# Goal of the exercise
Copy the material word for word, starting with the line that contains "Segment regions of" and continuing through the end of the material, including both of those ends. Leave the pictures out of your copy.

# Source material
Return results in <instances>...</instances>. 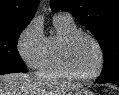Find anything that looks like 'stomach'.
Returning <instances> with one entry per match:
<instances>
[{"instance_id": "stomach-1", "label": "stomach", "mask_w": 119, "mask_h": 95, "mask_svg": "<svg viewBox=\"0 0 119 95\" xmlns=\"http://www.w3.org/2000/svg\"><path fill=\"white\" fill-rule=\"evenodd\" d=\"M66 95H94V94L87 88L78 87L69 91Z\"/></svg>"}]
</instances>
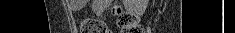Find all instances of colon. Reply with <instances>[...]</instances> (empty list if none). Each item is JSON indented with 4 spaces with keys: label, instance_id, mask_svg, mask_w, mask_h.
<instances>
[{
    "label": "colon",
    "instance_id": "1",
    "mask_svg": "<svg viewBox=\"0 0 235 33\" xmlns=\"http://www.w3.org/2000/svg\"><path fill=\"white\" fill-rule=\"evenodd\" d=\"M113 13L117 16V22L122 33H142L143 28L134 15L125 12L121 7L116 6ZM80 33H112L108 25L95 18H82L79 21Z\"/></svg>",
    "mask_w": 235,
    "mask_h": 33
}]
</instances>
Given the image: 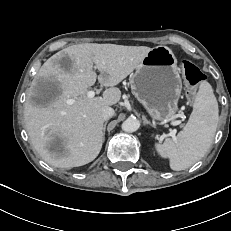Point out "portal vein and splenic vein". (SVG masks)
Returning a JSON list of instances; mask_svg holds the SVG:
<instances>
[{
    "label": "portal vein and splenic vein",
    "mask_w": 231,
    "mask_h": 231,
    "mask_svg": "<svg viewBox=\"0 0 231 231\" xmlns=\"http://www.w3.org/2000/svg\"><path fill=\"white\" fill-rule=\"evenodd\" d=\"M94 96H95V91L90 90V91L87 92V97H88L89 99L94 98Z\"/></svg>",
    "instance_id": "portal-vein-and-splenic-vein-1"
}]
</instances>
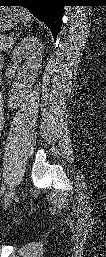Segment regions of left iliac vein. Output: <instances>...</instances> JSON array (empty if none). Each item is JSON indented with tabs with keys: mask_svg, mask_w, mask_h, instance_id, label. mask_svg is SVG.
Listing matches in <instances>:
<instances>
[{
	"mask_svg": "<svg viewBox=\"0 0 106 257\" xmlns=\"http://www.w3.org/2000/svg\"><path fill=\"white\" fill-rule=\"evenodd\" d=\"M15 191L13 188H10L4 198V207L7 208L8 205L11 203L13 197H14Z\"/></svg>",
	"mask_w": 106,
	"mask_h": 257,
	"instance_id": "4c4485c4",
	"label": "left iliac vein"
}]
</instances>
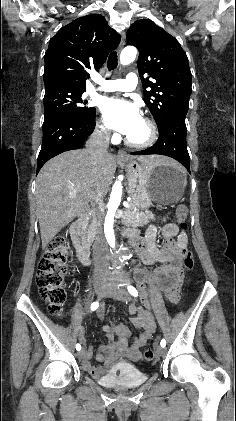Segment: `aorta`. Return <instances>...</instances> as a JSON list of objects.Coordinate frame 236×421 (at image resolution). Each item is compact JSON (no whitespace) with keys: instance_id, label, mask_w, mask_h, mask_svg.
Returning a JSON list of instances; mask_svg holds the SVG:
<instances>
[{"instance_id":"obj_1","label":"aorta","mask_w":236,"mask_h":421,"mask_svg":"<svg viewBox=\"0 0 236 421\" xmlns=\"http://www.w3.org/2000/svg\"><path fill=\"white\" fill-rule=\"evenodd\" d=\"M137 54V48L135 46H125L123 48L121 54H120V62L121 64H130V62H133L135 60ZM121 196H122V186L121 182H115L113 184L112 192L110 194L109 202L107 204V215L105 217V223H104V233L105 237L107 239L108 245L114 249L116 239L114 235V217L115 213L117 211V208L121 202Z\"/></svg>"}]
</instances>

# Task response
Segment regions of left iliac vein. Output: <instances>...</instances> JSON array (empty if none). Each item is JSON indented with tabs with keys: mask_svg, mask_w, mask_h, instance_id, label. mask_svg is SVG.
Listing matches in <instances>:
<instances>
[{
	"mask_svg": "<svg viewBox=\"0 0 106 257\" xmlns=\"http://www.w3.org/2000/svg\"><path fill=\"white\" fill-rule=\"evenodd\" d=\"M15 191L13 188H10L4 198V207L7 208L8 205L11 203L13 197H14Z\"/></svg>",
	"mask_w": 106,
	"mask_h": 257,
	"instance_id": "4c4485c4",
	"label": "left iliac vein"
}]
</instances>
Segment: `aorta`. Return <instances>...</instances> as a JSON list of objects.Coordinate frame 236×421 (at image resolution). Each item is compact JSON (no whitespace) with keys: instance_id, label, mask_w, mask_h, mask_svg.
Returning a JSON list of instances; mask_svg holds the SVG:
<instances>
[{"instance_id":"obj_1","label":"aorta","mask_w":236,"mask_h":421,"mask_svg":"<svg viewBox=\"0 0 236 421\" xmlns=\"http://www.w3.org/2000/svg\"><path fill=\"white\" fill-rule=\"evenodd\" d=\"M137 54V48L135 46H125L123 48L121 54H120V62L121 64H130V62H133L135 60ZM121 196H122V186L121 182H115L113 184L112 192L110 194L109 202L107 204V215L105 217V223H104V233L105 237L107 239L108 245L114 249L116 239L114 235V217L115 213L117 211V208L121 202Z\"/></svg>"}]
</instances>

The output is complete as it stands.